▸ **Work task**:
Put every line of the listing below into a numbered list, skipping the blank lines and leaving the pictures out.

▸ **Records supplied**:
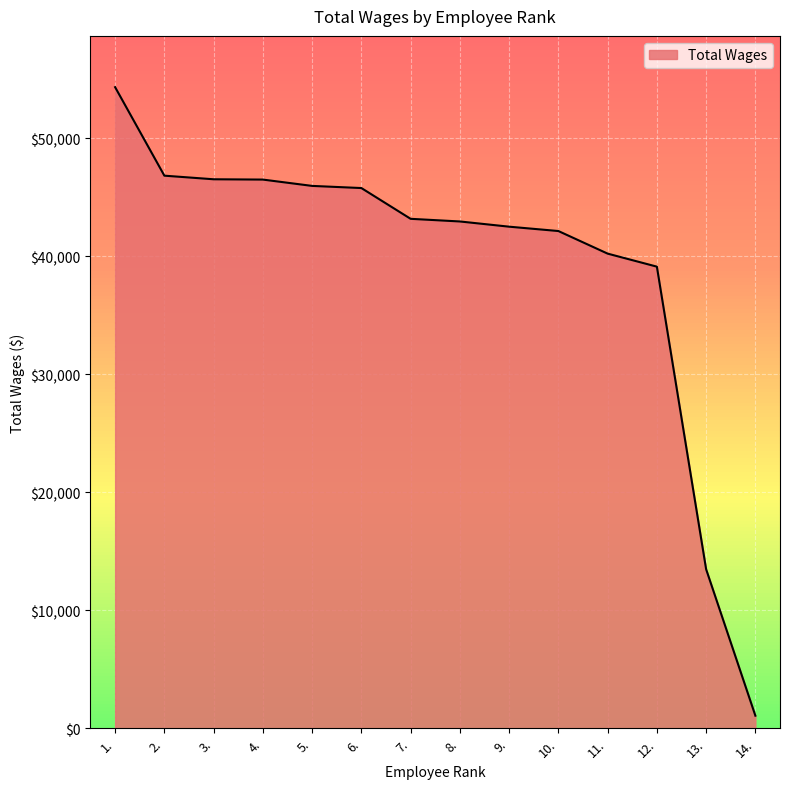

What is the ratio of the value at 7. to the value at 1.?

0.8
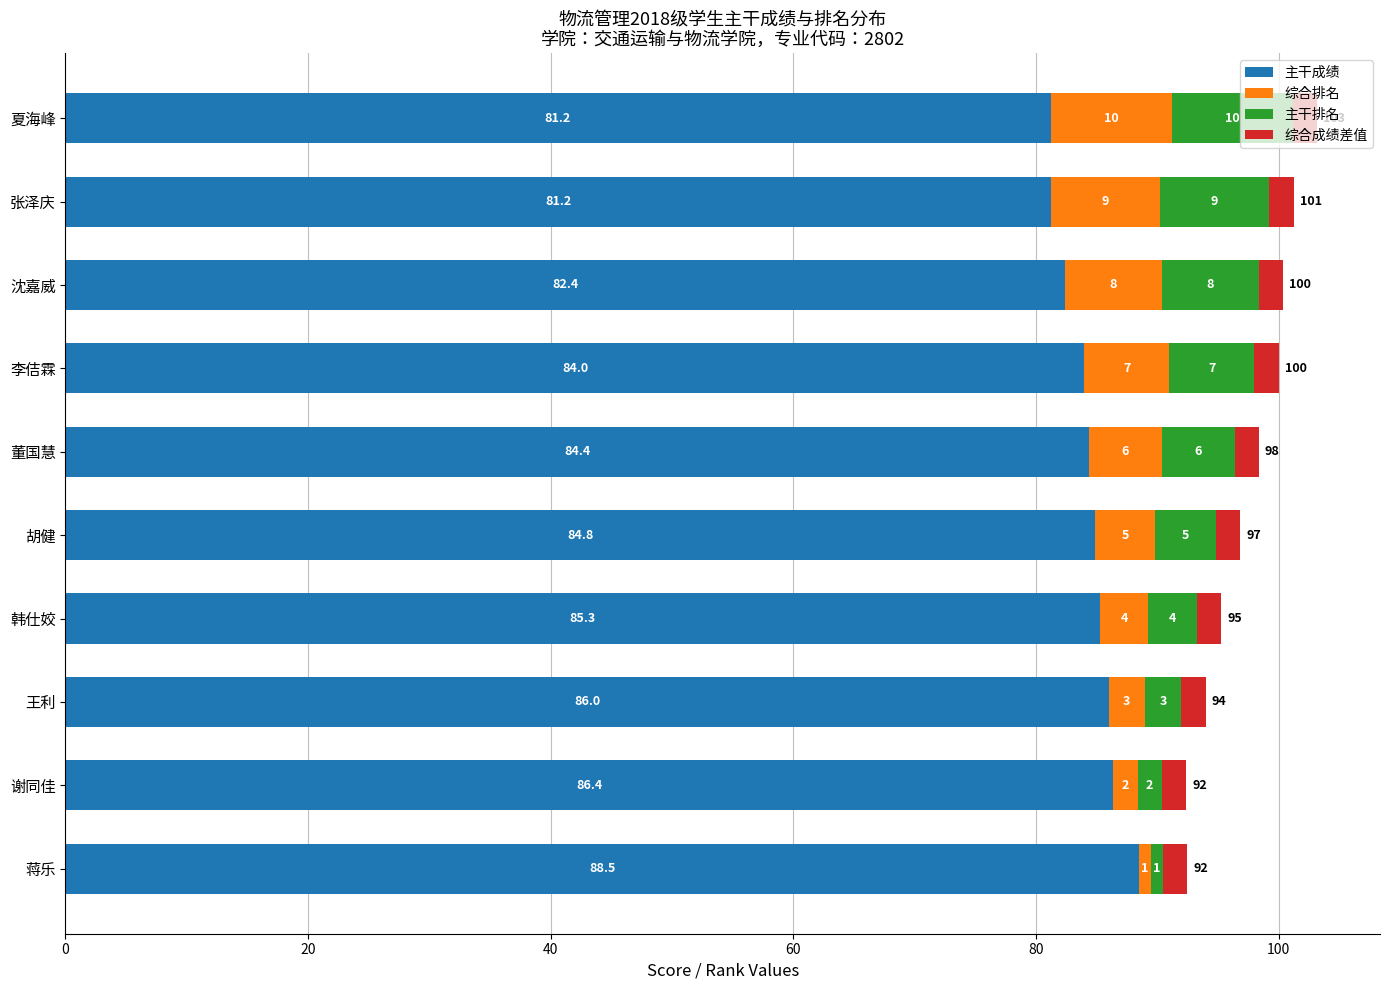

At which label does 主干成绩 reach its peak?

蒋乐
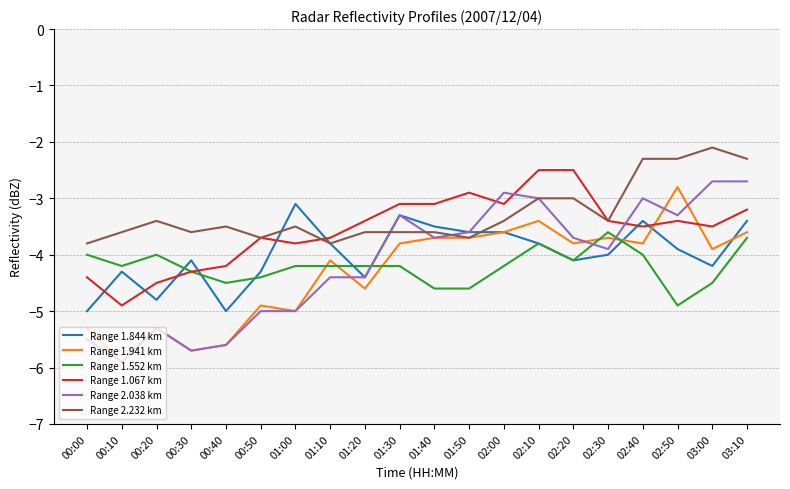

What is the sum of all Range 1.941 km values?

-86.2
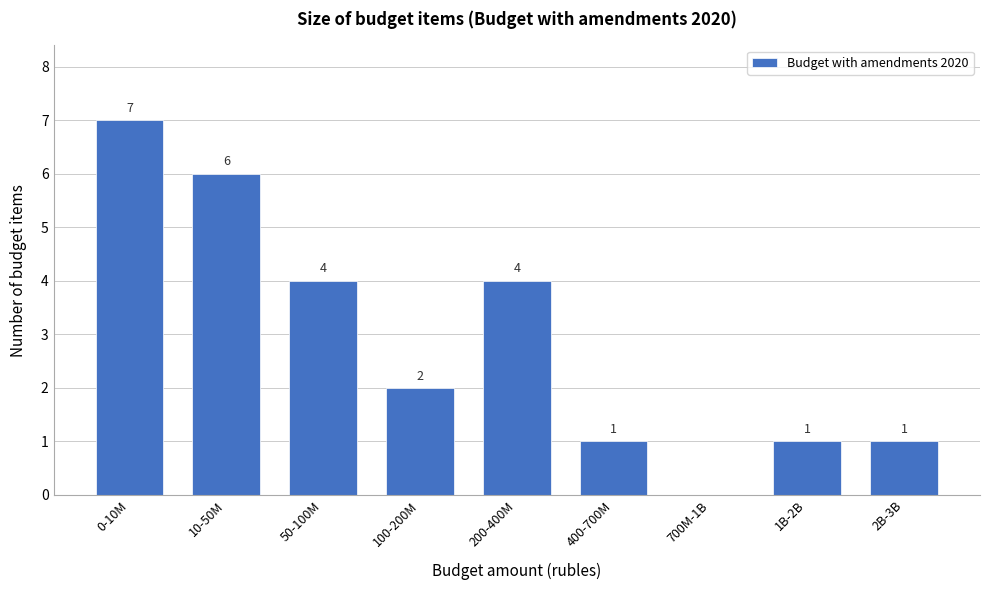

Reading left to right, what are all the values shown in this chart?

0-10M=7	10-50M=6	50-100M=4	100-200M=2	200-400M=4	400-700M=1	700M-1B=0	1B-2B=1	2B-3B=1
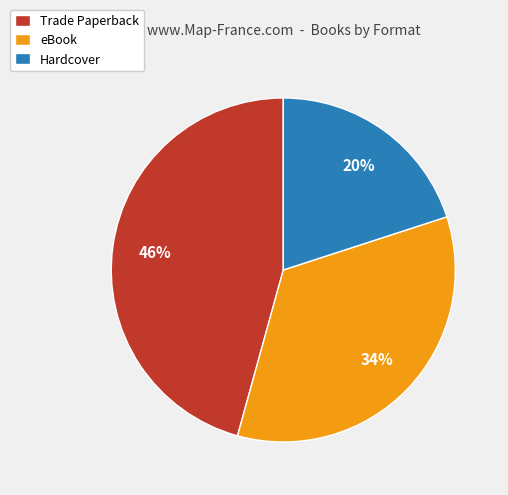

How many slices are in this pie chart?

3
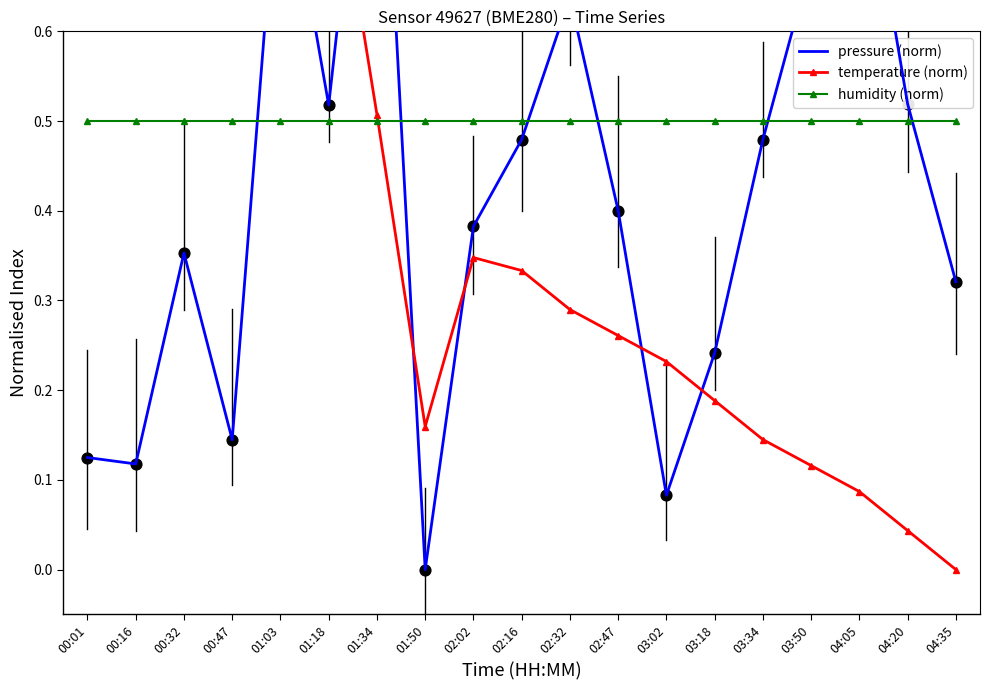

Which series reaches the minimum Y coordinate?

pressure (norm)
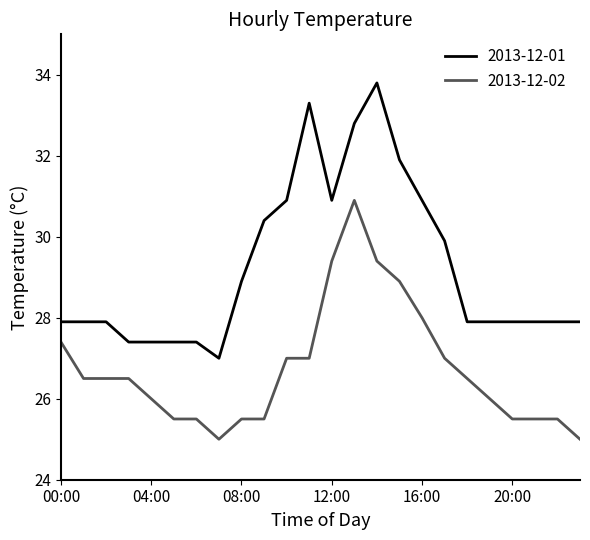

How many categories are shown in the chart?

24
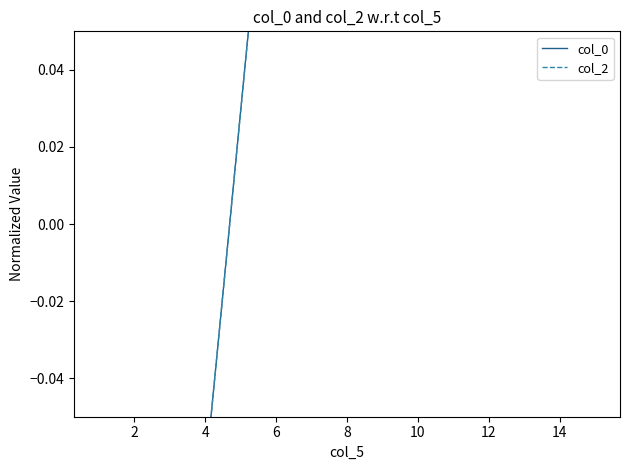

Reading left to right, list all the values displayed in this chart.

col_0: -0.7	-0.6	-0.4	-0.4	-0.4	-0.3	0.2	0.2	0.2	0.3	0.3	0.3	0.3	0.3	0.3	0.3
col_2: -0.7	-0.6	-0.4	-0.4	-0.4	-0.3	0.2	0.2	0.2	0.3	0.3	0.3	0.3	0.3	0.3	0.3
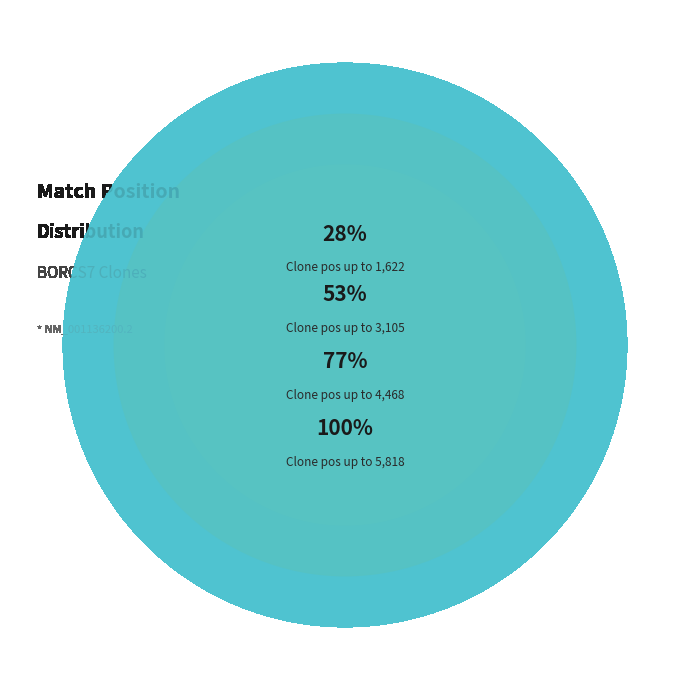

To the nearest percent, what portion does TRCN0000222574 represent?

5%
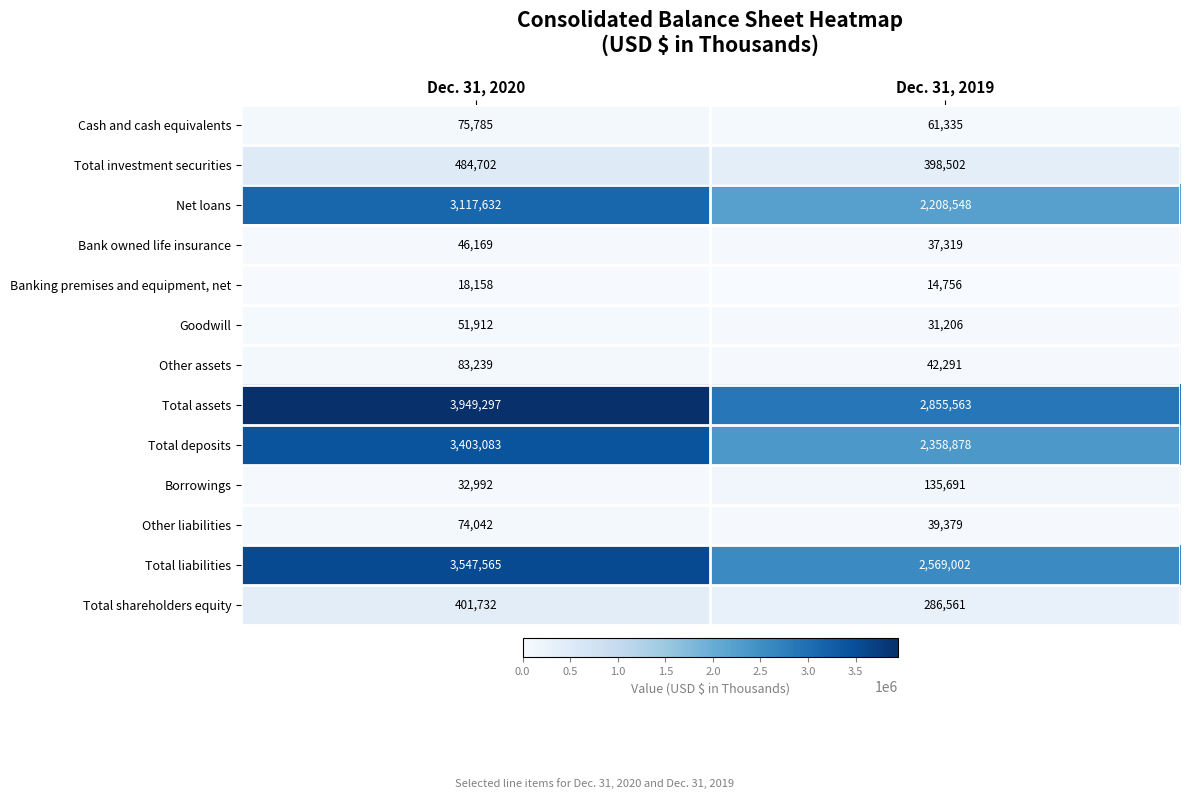

At Dec. 31, 2020, list the series in order from largest to smallest.

Total assets, Total liabilities, Total deposits, Net loans, Total investment securities, Total shareholders equity, Other assets, Cash and cash equivalents, Other liabilities, Goodwill, Bank owned life insurance, Borrowings, Banking premises and equipment, net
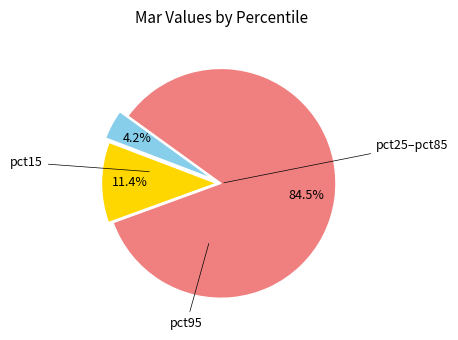

Is there any slice that represents more than half of the pie?

Yes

▸ **Answer to the exercise**:
1. What is the ratio of the value at 7. to the value at 1.?
2. 0.8
3. At which label does 主干成绩 reach its peak?
4. 蒋乐
5. What is the sum of all Range 1.941 km values?
6. -86.2
7. Reading left to right, what are all the values shown in this chart?
8. 0-10M=7	10-50M=6	50-100M=4	100-200M=2	200-400M=4	400-700M=1	700M-1B=0	1B-2B=1	2B-3B=1
9. How many slices are in this pie chart?
10. 3
11. Which series reaches the minimum Y coordinate?
12. pressure (norm)
13. How many categories are shown in the chart?
14. 24
15. Reading left to right, list all the values displayed in this chart.
16. col_0: -0.7	-0.6	-0.4	-0.4	-0.4	-0.3	0.2	0.2	0.2	0.3	0.3	0.3	0.3	0.3	0.3	0.3
17. col_2: -0.7	-0.6	-0.4	-0.4	-0.4	-0.3	0.2	0.2	0.2	0.3	0.3	0.3	0.3	0.3	0.3	0.3
18. To the nearest percent, what portion does TRCN0000222574 represent?
19. 5%
20. At Dec. 31, 2020, list the series in order from largest to smallest.
21. Total assets, Total liabilities, Total deposits, Net loans, Total investment securities, Total shareholders equity, Other assets, Cash and cash equivalents, Other liabilities, Goodwill, Bank owned life insurance, Borrowings, Banking premises and equipment, net
22. Is there any slice that represents more than half of the pie?
23. Yes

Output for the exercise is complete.